Task brief: Please print nothing but the lines from the one with "Ochtends, tijdens een" to the last line of the records below, and omit pictures.

Transcribed page contents:
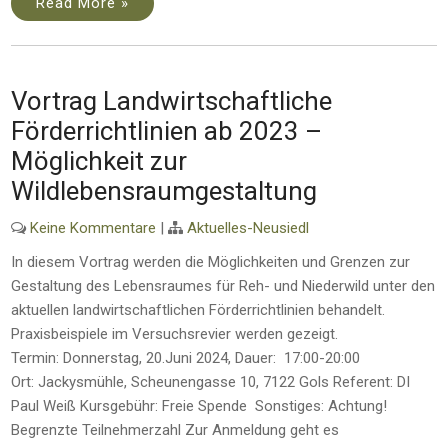
Read More »
Vortrag Landwirtschaftliche
Förderrichtlinien ab 2023 –
Möglichkeit zur
Wildlebensraumgestaltung
Keine Kommentare
|
Aktuelles-Neusiedl
In diesem Vortrag werden die Möglichkeiten und Grenzen zur
Gestaltung des Lebensraumes für Reh- und Niederwild unter den
aktuellen landwirtschaftlichen Förderrichtlinien behandelt.
Praxisbeispiele im Versuchsrevier werden gezeigt.
Termin: Donnerstag, 20.Juni 2024, Dauer: 17:00-20:00
Ort: Jackysmühle, Scheunengasse 10, 7122 Gols Referent: DI
Paul Weiß Kursgebühr: Freie Spende Sonstiges: Achtung!
Begrenzte Teilnehmerzahl Zur Anmeldung geht es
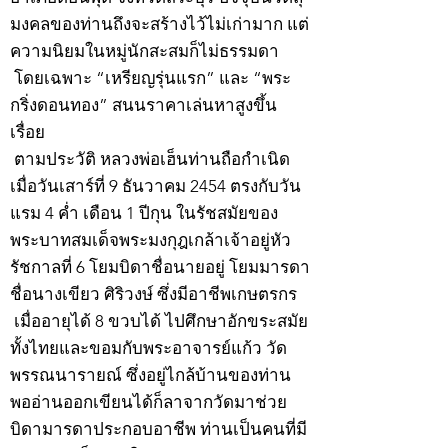
มงคลของท่านถึงจะสร้างไว้ไม่เก่ามาก แต่
ความนิยมในหมู่นักสะสมก็ไม่ธรรมดา
โดยเฉพาะ “เหรียญรุ่นแรก” และ “พระ
กริ่งดอนทอง” สนนราคาเล่นหาสูงขึ้น
เรื่อย
ตามประวัติ หลวงพ่อเฮ็นท่านถือกำเนิด
เมื่อวันเสาร์ที่ 9 ธันวาคม 2454 ตรงกับวัน
แรม 4 ค่ำ เดือน 1 ปีกุน ในรัชสมัยของ
พระบาทสมเด็จพระมงกุฎเกล้าเจ้าอยู่หัว
รัชกาลที่ 6 โยมบิดาชื่อนายอยู่ โยมมารดา
ชื่อนางเขียว ศิริวงษ์ ซึ่งมีอาชีพเกษตรกร
เมื่ออายุได้ 8 ขวบได้ ไปศึกษาอักขระสมัย
ทั้งไทยและขอมกับพระอาจารย์แก้ว วัด
พรรณนารายณ์ ซึ่งอยู่ไกล้บ้านของท่าน
พออ่านออกเขียนได้ก็ลาจากวัดมาช่วย
บิดามารดาประกอบอาชีพ ท่านเป็นคนที่มี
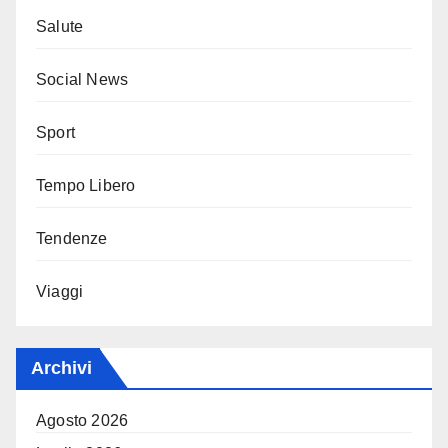
Salute
Social News
Sport
Tempo Libero
Tendenze
Viaggi
Archivi
Agosto 2026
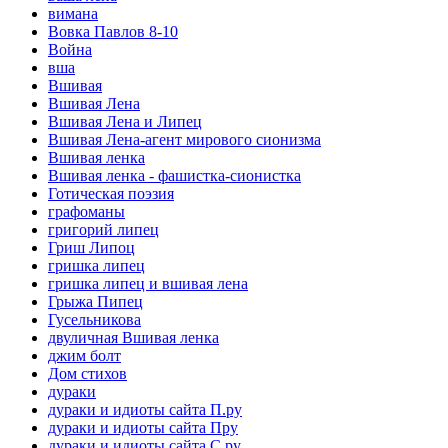
вимана
Вовка Павлов 8-10
Война
вша
Вшивая
Вшивая Лена
Вшивая Лена и Липец
Вшивая Лена-агент мирового сионизма
Вшивая ленка
Вшивая ленка - фашистка-сионистка
Готическая поэзия
графоманы
григорий липец
Гриш Липоц
гришка липец
гришка липец и вшивая лена
Грыжа Пипец
Гусельникова
двуличная Вшивая ленка
джим болт
Дом стихов
дураки
дураки и идиоты сайта П.ру
дураки и идиоты сайта Пру
дураки и идиоты сайта С.ру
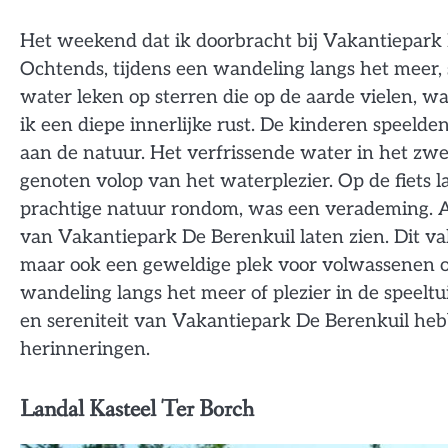
Het weekend dat ik doorbracht bij Vakantiepark D
Ochtends, tijdens een wandeling langs het meer,
water leken op sterren die op de aarde vielen, w
ik een diepe innerlijke rust. De kinderen speelde
aan de natuur. Het verfrissende water in het zw
genoten volop van het waterplezier. Op de fiets la
prachtige natuur rondom, was een verademing. 
van Vakantiepark De Berenkuil laten zien. Dit vak
maar ook een geweldige plek voor volwassenen o
wandeling langs het meer of plezier in de speeltu
en sereniteit van Vakantiepark De Berenkuil hebb
herinneringen.
Landal Kasteel Ter Borch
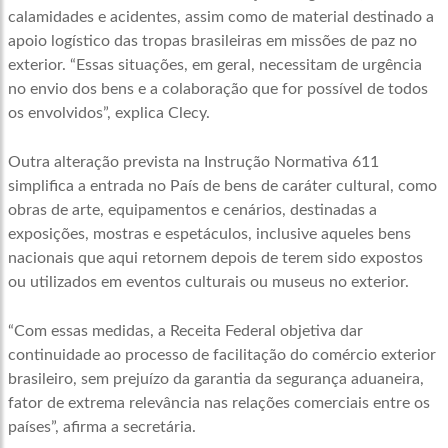
calamidades e acidentes, assim como de material destinado a
apoio logístico das tropas brasileiras em missões de paz no
exterior. “Essas situações, em geral, necessitam de urgência
no envio dos bens e a colaboração que for possível de todos
os envolvidos”, explica Clecy.
Outra alteração prevista na Instrução Normativa 611
simplifica a entrada no País de bens de caráter cultural, como
obras de arte, equipamentos e cenários, destinadas a
exposições, mostras e espetáculos, inclusive aqueles bens
nacionais que aqui retornem depois de terem sido expostos
ou utilizados em eventos culturais ou museus no exterior.
“Com essas medidas, a Receita Federal objetiva dar
continuidade ao processo de facilitação do comércio exterior
brasileiro, sem prejuízo da garantia da segurança aduaneira,
fator de extrema relevância nas relações comerciais entre os
países”, afirma a secretária.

Expected answer:
Ochtends, tijdens een wandeling langs het meer,
water leken op sterren die op de aarde vielen, w
ik een diepe innerlijke rust. De kinderen speelde
aan de natuur. Het verfrissende water in het zw
genoten volop van het waterplezier. Op de fiets la
prachtige natuur rondom, was een verademing. 
van Vakantiepark De Berenkuil laten zien. Dit vak
maar ook een geweldige plek voor volwassenen o
wandeling langs het meer of plezier in de speeltu
en sereniteit van Vakantiepark De Berenkuil hebb
herinneringen.
Landal Kasteel Ter Borch
calamidades e acidentes, assim como de material destinado a
apoio logístico das tropas brasileiras em missões de paz no
exterior. “Essas situações, em geral, necessitam de urgência
no envio dos bens e a colaboração que for possível de todos
os envolvidos”, explica Clecy.
Outra alteração prevista na Instrução Normativa 611
simplifica a entrada no País de bens de caráter cultural, como
obras de arte, equipamentos e cenários, destinadas a
exposições, mostras e espetáculos, inclusive aqueles bens
nacionais que aqui retornem depois de terem sido expostos
ou utilizados em eventos culturais ou museus no exterior.
“Com essas medidas, a Receita Federal objetiva dar
continuidade ao processo de facilitação do comércio exterior
brasileiro, sem prejuízo da garantia da segurança aduaneira,
fator de extrema relevância nas relações comerciais entre os
países”, afirma a secretária.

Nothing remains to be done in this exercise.